Son zamanlarda medya kanallarıyla insanlar süt hakkında oldukça yanlış bilgilendirilmektedir. Marketlerdeki Ultra High Temperature (UHT) sütlerin bozulmadığı gerekçesiyle katkı maddesi içerdiğini savunanlar ve hatta uzun ömürlü sütlerin kanserojen olduğunu ileri sürenler bile bulunmaktadır. Bu durum, hem tüketiciyi yanlış bilgilendirmekte hem de uzun ömürlü süt üreticilerinin mağduriyetine yol açmaktadır. Bunun en büyük sebebi ise tüketicinin konu hakkında bilgi sahibi olmamasıdır.
UHT süt, iddia edilenin aksine herhangi bir katkı maddesi içermez. Onu uzun ömürlü yapan, yüksek sıcaklıkta çok kısa süre ısıl işleme tabi tutularak içerisindeki yararlı ve zararlı bütün mikroorganizmaların yok edilmesidir. Böylelikle içerisinde herhangi bir mikroorganizma içermeyen süt, kapağı açılmadığı takdirde içerisine bir bulaşma olmadığından, çok uzun süreler dayanmaktadır. Hatta depolama süresince soğuk zincire bile ihtiyaç duymaz.

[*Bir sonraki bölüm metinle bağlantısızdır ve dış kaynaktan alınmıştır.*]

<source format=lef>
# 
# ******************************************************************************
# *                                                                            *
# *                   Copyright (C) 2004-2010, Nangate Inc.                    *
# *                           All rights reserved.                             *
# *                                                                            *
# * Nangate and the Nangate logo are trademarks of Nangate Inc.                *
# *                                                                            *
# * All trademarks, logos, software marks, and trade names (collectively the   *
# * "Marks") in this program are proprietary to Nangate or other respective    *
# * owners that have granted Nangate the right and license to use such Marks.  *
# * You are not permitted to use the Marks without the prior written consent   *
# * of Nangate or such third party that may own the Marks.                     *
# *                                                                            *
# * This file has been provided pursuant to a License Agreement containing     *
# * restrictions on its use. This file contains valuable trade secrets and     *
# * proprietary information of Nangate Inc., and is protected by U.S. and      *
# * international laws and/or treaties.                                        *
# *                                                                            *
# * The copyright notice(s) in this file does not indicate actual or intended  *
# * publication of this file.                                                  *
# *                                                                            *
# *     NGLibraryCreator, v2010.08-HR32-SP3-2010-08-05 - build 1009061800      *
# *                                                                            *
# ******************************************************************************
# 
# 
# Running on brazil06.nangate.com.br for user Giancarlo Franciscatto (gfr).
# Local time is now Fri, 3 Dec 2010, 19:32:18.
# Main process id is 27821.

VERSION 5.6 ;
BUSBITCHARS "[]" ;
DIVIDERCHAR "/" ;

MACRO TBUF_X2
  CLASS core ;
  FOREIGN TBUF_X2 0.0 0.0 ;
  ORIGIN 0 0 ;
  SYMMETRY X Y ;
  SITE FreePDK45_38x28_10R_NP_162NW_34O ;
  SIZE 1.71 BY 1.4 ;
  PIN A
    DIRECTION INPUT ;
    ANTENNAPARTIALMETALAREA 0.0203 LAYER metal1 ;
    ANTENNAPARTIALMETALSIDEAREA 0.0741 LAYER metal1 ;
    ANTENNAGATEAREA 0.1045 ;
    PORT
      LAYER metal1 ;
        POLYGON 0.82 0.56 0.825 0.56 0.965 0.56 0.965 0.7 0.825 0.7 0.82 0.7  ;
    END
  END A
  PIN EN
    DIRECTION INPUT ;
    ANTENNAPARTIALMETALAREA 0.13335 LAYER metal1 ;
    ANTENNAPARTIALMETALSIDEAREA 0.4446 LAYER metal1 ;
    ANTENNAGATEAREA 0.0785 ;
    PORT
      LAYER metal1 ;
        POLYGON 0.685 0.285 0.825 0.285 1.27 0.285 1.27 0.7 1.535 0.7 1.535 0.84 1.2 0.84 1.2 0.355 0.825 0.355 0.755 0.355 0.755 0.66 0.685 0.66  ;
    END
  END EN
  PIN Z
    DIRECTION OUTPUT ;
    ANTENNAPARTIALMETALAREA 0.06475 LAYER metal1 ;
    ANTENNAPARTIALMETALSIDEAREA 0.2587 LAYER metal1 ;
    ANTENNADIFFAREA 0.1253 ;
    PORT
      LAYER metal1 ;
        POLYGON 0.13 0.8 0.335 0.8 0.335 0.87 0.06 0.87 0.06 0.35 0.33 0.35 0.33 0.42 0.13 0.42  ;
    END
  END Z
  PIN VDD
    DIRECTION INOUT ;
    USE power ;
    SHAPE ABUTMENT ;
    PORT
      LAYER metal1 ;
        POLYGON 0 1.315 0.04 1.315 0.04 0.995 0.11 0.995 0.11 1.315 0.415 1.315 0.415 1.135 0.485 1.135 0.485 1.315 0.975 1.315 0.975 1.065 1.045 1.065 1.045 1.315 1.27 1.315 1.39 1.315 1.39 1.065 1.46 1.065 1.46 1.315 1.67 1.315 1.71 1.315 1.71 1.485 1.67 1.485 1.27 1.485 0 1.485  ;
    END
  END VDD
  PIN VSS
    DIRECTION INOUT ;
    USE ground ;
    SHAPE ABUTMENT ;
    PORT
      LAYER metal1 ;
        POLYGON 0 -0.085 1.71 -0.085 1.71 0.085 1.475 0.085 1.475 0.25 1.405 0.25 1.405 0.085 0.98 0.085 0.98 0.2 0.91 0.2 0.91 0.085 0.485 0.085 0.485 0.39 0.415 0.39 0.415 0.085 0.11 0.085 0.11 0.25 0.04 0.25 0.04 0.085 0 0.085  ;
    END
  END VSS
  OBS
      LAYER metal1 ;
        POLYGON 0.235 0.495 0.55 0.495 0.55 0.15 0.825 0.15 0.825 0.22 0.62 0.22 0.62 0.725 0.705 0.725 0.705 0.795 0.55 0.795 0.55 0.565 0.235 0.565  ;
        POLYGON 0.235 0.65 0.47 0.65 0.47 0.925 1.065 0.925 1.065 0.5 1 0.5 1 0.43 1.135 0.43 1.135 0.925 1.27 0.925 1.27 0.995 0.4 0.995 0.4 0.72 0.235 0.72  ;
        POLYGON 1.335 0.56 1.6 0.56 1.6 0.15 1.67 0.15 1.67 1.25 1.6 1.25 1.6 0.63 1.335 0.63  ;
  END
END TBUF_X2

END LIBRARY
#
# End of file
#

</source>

Dikkat ettiyseniz, UHT sütlerin marketlerde oda sıcaklığındaki normal raflarda, günlük sütlerin ise soğutuculu raflarda yer aldığını görmüşsünüzdür. Günlük sütler de UHT sütler gibi ısıl işleme tabi tutulurlar ancak UHT sütten farkı; ısıl işlem sıcaklığının daha düşük, süresinin ise daha fazla olmasıdır.

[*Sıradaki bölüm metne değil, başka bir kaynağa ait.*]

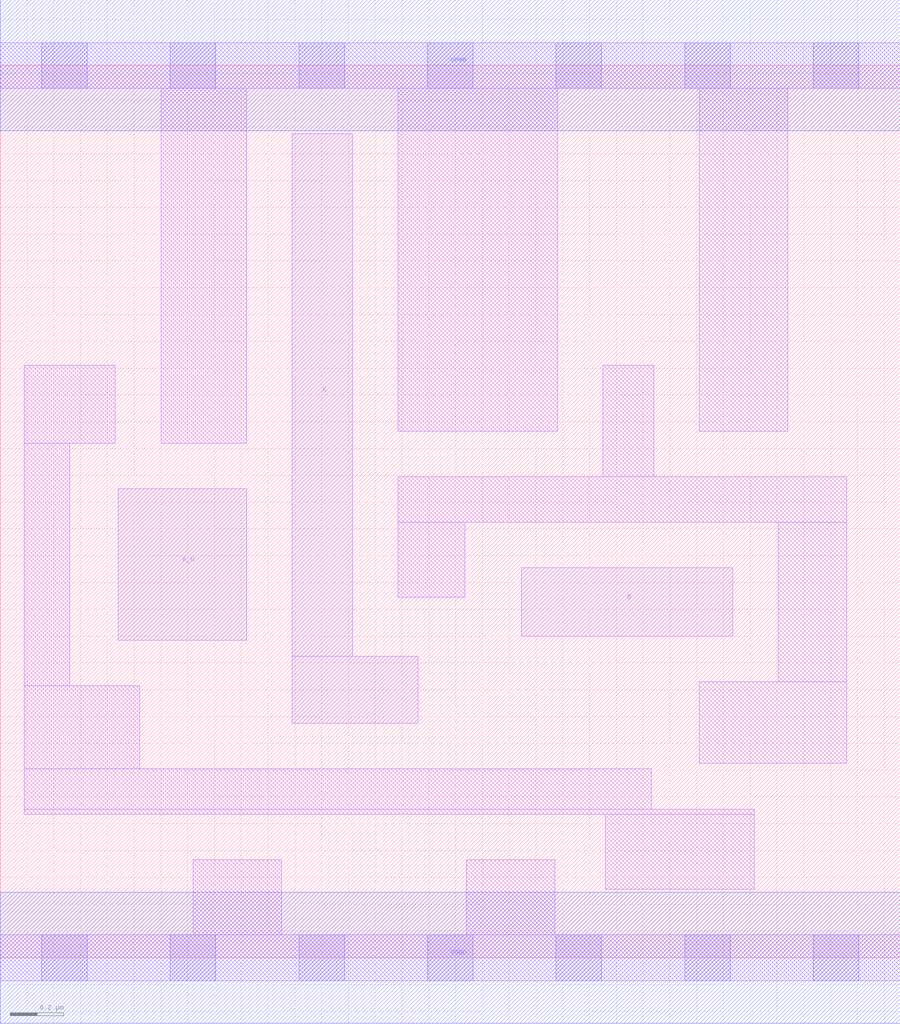
<source format=lef>
# Copyright 2020 The SkyWater PDK Authors
#
# Licensed under the Apache License, Version 2.0 (the "License");
# you may not use this file except in compliance with the License.
# You may obtain a copy of the License at
#
#     https://www.apache.org/licenses/LICENSE-2.0
#
# Unless required by applicable law or agreed to in writing, software
# distributed under the License is distributed on an "AS IS" BASIS,
# WITHOUT WARRANTIES OR CONDITIONS OF ANY KIND, either express or implied.
# See the License for the specific language governing permissions and
# limitations under the License.
#
# SPDX-License-Identifier: Apache-2.0

VERSION 5.7 ;
  NAMESCASESENSITIVE ON ;
  NOWIREEXTENSIONATPIN ON ;
  DIVIDERCHAR "/" ;
  BUSBITCHARS "[]" ;
UNITS
  DATABASE MICRONS 200 ;
END UNITS
MACRO sky130_fd_sc_lp__and2b_2
  CLASS CORE ;
  SOURCE USER ;
  FOREIGN sky130_fd_sc_lp__and2b_2 ;
  ORIGIN  0.000000  0.000000 ;
  SIZE  3.360000 BY  3.330000 ;
  SYMMETRY X Y R90 ;
  SITE unit ;
  PIN A_N
    ANTENNAGATEAREA  0.126000 ;
    DIRECTION INPUT ;
    USE SIGNAL ;
    PORT
      LAYER li1 ;
        RECT 0.440000 1.185000 0.920000 1.750000 ;
    END
  END A_N
  PIN B
    ANTENNAGATEAREA  0.126000 ;
    DIRECTION INPUT ;
    USE SIGNAL ;
    PORT
      LAYER li1 ;
        RECT 1.945000 1.200000 2.735000 1.455000 ;
    END
  END B
  PIN X
    ANTENNADIFFAREA  0.588000 ;
    DIRECTION OUTPUT ;
    USE SIGNAL ;
    PORT
      LAYER li1 ;
        RECT 1.090000 0.875000 1.560000 1.125000 ;
        RECT 1.090000 1.125000 1.315000 3.075000 ;
    END
  END X
  PIN VGND
    DIRECTION INOUT ;
    USE GROUND ;
    PORT
      LAYER met1 ;
        RECT 0.000000 -0.245000 3.360000 0.245000 ;
    END
  END VGND
  PIN VPWR
    DIRECTION INOUT ;
    USE POWER ;
    PORT
      LAYER met1 ;
        RECT 0.000000 3.085000 3.360000 3.575000 ;
    END
  END VPWR
  OBS
    LAYER li1 ;
      RECT 0.000000 -0.085000 3.360000 0.085000 ;
      RECT 0.000000  3.245000 3.360000 3.415000 ;
      RECT 0.090000  0.535000 2.815000 0.555000 ;
      RECT 0.090000  0.555000 2.430000 0.705000 ;
      RECT 0.090000  0.705000 0.520000 1.015000 ;
      RECT 0.090000  1.015000 0.260000 1.920000 ;
      RECT 0.090000  1.920000 0.430000 2.210000 ;
      RECT 0.600000  1.920000 0.920000 3.245000 ;
      RECT 0.720000  0.085000 1.050000 0.365000 ;
      RECT 1.485000  1.345000 1.735000 1.625000 ;
      RECT 1.485000  1.625000 3.160000 1.795000 ;
      RECT 1.485000  1.965000 2.080000 3.245000 ;
      RECT 1.740000  0.085000 2.070000 0.365000 ;
      RECT 2.250000  1.795000 2.440000 2.210000 ;
      RECT 2.260000  0.255000 2.815000 0.535000 ;
      RECT 2.610000  0.725000 3.160000 1.030000 ;
      RECT 2.610000  1.965000 2.940000 3.245000 ;
      RECT 2.905000  1.030000 3.160000 1.625000 ;
    LAYER mcon ;
      RECT 0.155000 -0.085000 0.325000 0.085000 ;
      RECT 0.155000  3.245000 0.325000 3.415000 ;
      RECT 0.635000 -0.085000 0.805000 0.085000 ;
      RECT 0.635000  3.245000 0.805000 3.415000 ;
      RECT 1.115000 -0.085000 1.285000 0.085000 ;
      RECT 1.115000  3.245000 1.285000 3.415000 ;
      RECT 1.595000 -0.085000 1.765000 0.085000 ;
      RECT 1.595000  3.245000 1.765000 3.415000 ;
      RECT 2.075000 -0.085000 2.245000 0.085000 ;
      RECT 2.075000  3.245000 2.245000 3.415000 ;
      RECT 2.555000 -0.085000 2.725000 0.085000 ;
      RECT 2.555000  3.245000 2.725000 3.415000 ;
      RECT 3.035000 -0.085000 3.205000 0.085000 ;
      RECT 3.035000  3.245000 3.205000 3.415000 ;
  END
END sky130_fd_sc_lp__and2b_2

</source>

Günlük (pastörize) sütte tüm mikroorganizmaların değil, sadece zararlı mikroorganizmaların yok edilmesi hedef alınmıştır. İçerisinde bir miktar mikroorganizma içeren bu sütte, bozulma yani içerisindeki mikroorganizmaların ürememesi için soğuk zincire ihtiyaç vardır. Kapağı açılmasa ve soğuk zincirde bekletilse bile bu sütlerin ömrü birkaç gündür.
İnsanlarda oluşturulan yanlış yargılar sonucunda sokak sütçülüğü özendirilmekte ve evlerde saatlerce kaynatılan sütün pastörize ya da UHT sütten daha yararlı olduğu düşünülmektedir. Ancak evde kaynatılan sütün ısıl işleme duyarlı vitaminleri kayba uğrattığı ve dışarıdan alınan sütün bozulmaması için içine neler katılmış olunabileceği düşünülmemektedir. Doğal olan, kaynağı belirli olan her şey elbette ki tercih sebebidir ancak nüfusun giderek arttığı toplumlarda beslenmenin sağlanabilmesi için ve doğal olanın zararlı etkenlerden arındırılarak insana ulaştırılması için de teknolojiye ihtiyacımız var.